▸ PROMPT
Of all the lines in the entries below, give again exactly those starting at the line containing "M1384 301 1389 304" and ending at the line containing "M1361 483 1379 506 1544 684", both ends included, and no others.

________

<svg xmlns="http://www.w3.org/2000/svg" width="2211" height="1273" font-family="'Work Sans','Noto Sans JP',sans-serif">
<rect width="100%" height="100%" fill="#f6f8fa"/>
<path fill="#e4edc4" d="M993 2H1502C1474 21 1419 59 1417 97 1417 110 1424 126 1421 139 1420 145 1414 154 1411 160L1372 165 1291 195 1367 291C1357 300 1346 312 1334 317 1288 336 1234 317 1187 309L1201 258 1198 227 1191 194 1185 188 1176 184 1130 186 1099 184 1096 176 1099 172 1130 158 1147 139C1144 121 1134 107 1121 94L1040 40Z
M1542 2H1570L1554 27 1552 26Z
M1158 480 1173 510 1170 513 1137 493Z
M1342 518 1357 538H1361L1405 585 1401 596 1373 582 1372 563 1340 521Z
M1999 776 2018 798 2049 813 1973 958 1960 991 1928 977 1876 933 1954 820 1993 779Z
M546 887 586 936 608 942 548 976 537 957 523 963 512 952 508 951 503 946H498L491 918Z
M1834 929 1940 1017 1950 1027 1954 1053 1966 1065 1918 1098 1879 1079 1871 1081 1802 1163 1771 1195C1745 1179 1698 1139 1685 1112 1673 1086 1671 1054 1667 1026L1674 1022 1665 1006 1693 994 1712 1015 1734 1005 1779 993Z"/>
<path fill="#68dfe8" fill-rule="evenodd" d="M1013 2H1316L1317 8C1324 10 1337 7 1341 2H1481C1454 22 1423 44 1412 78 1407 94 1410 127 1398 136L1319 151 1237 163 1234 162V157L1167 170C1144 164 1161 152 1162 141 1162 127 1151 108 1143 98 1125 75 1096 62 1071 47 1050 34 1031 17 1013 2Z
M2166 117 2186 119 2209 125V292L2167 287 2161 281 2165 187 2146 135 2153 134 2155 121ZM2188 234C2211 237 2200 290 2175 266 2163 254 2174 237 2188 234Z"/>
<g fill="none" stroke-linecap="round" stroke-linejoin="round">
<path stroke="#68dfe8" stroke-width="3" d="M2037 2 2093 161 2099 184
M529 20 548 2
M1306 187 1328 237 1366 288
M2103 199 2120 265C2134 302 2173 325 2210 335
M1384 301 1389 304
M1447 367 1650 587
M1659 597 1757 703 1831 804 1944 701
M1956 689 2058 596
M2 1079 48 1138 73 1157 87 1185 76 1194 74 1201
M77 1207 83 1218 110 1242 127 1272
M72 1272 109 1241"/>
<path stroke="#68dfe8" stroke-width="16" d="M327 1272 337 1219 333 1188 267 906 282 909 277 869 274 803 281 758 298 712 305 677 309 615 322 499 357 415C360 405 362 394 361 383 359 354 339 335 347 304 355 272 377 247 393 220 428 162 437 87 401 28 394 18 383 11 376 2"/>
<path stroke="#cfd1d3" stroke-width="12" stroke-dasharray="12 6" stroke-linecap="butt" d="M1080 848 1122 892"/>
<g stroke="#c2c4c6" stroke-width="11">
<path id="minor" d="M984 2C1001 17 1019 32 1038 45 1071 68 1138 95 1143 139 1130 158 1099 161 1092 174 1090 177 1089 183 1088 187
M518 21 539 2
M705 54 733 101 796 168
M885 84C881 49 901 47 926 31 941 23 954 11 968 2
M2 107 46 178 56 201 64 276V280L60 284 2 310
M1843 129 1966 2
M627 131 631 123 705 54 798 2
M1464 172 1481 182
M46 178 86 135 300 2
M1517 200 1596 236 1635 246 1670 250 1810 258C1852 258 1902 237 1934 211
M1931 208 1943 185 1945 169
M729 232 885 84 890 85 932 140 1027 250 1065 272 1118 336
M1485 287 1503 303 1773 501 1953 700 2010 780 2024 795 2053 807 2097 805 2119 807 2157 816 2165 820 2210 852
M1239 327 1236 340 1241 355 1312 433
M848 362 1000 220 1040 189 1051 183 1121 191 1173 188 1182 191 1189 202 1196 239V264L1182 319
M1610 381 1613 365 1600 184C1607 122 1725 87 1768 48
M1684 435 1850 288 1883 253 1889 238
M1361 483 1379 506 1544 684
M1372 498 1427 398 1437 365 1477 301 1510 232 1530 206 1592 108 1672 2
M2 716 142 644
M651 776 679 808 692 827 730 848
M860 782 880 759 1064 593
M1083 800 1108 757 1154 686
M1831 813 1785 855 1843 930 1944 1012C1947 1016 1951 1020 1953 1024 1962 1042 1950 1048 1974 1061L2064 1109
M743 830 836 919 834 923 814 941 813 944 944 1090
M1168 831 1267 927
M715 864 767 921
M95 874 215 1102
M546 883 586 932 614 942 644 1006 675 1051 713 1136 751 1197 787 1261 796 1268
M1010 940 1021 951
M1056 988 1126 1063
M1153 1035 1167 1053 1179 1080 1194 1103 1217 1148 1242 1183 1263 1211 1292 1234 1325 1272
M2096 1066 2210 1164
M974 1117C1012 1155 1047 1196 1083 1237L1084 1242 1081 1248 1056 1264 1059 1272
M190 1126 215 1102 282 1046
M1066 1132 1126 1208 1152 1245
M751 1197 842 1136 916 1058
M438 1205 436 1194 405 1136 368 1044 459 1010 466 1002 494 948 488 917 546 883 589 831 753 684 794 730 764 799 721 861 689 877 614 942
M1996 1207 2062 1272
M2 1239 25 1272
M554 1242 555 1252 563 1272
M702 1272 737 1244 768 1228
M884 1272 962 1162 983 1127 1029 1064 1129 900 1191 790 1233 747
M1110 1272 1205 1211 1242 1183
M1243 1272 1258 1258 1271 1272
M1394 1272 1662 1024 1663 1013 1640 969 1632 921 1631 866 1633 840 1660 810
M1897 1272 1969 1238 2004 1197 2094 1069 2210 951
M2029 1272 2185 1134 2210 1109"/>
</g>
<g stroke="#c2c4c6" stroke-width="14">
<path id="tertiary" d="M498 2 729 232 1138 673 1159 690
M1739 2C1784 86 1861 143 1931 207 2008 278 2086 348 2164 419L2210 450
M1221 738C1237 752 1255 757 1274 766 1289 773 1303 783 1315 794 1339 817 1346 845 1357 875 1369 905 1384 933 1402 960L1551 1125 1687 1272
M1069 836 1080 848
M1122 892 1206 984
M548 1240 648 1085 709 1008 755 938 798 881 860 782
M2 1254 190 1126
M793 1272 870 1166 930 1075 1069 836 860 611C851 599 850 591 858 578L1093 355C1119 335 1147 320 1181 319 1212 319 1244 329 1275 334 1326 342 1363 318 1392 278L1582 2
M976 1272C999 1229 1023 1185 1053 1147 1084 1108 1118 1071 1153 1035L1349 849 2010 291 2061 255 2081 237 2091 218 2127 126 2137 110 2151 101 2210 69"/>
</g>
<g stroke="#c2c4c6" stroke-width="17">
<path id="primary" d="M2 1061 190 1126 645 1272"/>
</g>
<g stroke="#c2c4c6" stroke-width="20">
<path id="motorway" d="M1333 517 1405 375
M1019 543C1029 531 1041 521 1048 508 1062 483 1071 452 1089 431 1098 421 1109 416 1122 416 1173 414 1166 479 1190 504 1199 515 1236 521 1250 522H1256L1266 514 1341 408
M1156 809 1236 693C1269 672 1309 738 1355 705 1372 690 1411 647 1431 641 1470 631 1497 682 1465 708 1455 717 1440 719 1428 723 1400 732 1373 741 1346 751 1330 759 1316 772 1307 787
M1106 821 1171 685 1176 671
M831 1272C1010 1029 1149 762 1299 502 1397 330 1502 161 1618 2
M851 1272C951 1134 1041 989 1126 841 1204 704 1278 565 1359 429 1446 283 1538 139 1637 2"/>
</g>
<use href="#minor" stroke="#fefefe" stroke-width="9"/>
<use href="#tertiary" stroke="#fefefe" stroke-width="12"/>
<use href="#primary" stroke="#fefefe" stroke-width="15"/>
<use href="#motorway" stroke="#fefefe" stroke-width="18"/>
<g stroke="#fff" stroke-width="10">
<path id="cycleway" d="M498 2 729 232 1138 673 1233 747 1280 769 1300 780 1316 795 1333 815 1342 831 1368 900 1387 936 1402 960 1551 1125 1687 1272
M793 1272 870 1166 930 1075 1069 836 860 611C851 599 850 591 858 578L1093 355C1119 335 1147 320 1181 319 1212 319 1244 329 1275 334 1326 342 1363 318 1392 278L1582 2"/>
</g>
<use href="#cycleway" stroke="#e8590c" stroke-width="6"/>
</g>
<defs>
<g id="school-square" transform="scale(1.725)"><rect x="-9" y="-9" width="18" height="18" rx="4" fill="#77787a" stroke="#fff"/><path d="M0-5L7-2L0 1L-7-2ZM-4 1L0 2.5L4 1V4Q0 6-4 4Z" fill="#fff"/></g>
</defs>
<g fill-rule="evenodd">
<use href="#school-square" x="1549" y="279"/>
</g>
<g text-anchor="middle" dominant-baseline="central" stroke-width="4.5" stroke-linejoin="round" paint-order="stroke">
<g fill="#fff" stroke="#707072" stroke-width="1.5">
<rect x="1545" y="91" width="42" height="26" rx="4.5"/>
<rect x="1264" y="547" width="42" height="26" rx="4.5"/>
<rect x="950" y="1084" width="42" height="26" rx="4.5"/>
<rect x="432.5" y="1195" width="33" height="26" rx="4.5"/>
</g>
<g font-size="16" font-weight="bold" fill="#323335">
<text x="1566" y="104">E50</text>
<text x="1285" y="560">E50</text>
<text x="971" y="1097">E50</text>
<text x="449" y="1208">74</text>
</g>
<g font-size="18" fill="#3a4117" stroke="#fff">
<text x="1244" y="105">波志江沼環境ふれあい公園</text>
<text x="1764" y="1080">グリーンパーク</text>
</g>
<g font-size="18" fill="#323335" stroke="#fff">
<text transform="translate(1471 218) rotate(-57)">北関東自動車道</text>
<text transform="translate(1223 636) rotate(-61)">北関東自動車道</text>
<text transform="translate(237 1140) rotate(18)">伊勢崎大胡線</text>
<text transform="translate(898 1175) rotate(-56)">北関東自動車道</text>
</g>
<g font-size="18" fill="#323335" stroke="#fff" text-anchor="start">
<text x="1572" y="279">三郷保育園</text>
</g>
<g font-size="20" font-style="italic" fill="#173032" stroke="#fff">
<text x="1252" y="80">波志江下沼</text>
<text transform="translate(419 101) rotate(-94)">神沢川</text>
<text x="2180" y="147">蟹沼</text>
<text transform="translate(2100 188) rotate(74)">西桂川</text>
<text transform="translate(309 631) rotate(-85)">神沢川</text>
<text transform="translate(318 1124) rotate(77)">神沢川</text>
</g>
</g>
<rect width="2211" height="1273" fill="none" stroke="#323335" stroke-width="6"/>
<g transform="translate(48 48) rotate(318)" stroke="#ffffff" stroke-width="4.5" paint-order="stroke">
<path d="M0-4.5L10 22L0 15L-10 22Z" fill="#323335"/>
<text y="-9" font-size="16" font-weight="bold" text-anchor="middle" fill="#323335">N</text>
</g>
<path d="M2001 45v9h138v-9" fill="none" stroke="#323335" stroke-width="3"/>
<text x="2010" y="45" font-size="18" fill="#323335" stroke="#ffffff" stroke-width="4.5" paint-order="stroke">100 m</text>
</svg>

________

▸ SOLVED PROBLEM
M1384 301 1389 304
M1447 367 1650 587
M1659 597 1757 703 1831 804 1944 701
M1956 689 2058 596
M2 1079 48 1138 73 1157 87 1185 76 1194 74 1201
M77 1207 83 1218 110 1242 127 1272
M72 1272 109 1241"/>
<path stroke="#68dfe8" stroke-width="16" d="M327 1272 337 1219 333 1188 267 906 282 909 277 869 274 803 281 758 298 712 305 677 309 615 322 499 357 415C360 405 362 394 361 383 359 354 339 335 347 304 355 272 377 247 393 220 428 162 437 87 401 28 394 18 383 11 376 2"/>
<path stroke="#cfd1d3" stroke-width="12" stroke-dasharray="12 6" stroke-linecap="butt" d="M1080 848 1122 892"/>
<g stroke="#c2c4c6" stroke-width="11">
<path id="minor" d="M984 2C1001 17 1019 32 1038 45 1071 68 1138 95 1143 139 1130 158 1099 161 1092 174 1090 177 1089 183 1088 187
M518 21 539 2
M705 54 733 101 796 168
M885 84C881 49 901 47 926 31 941 23 954 11 968 2
M2 107 46 178 56 201 64 276V280L60 284 2 310
M1843 129 1966 2
M627 131 631 123 705 54 798 2
M1464 172 1481 182
M46 178 86 135 300 2
M1517 200 1596 236 1635 246 1670 250 1810 258C1852 258 1902 237 1934 211
M1931 208 1943 185 1945 169
M729 232 885 84 890 85 932 140 1027 250 1065 272 1118 336
M1485 287 1503 303 1773 501 1953 700 2010 780 2024 795 2053 807 2097 805 2119 807 2157 816 2165 820 2210 852
M1239 327 1236 340 1241 355 1312 433
M848 362 1000 220 1040 189 1051 183 1121 191 1173 188 1182 191 1189 202 1196 239V264L1182 319
M1610 381 1613 365 1600 184C1607 122 1725 87 1768 48
M1684 435 1850 288 1883 253 1889 238
M1361 483 1379 506 1544 684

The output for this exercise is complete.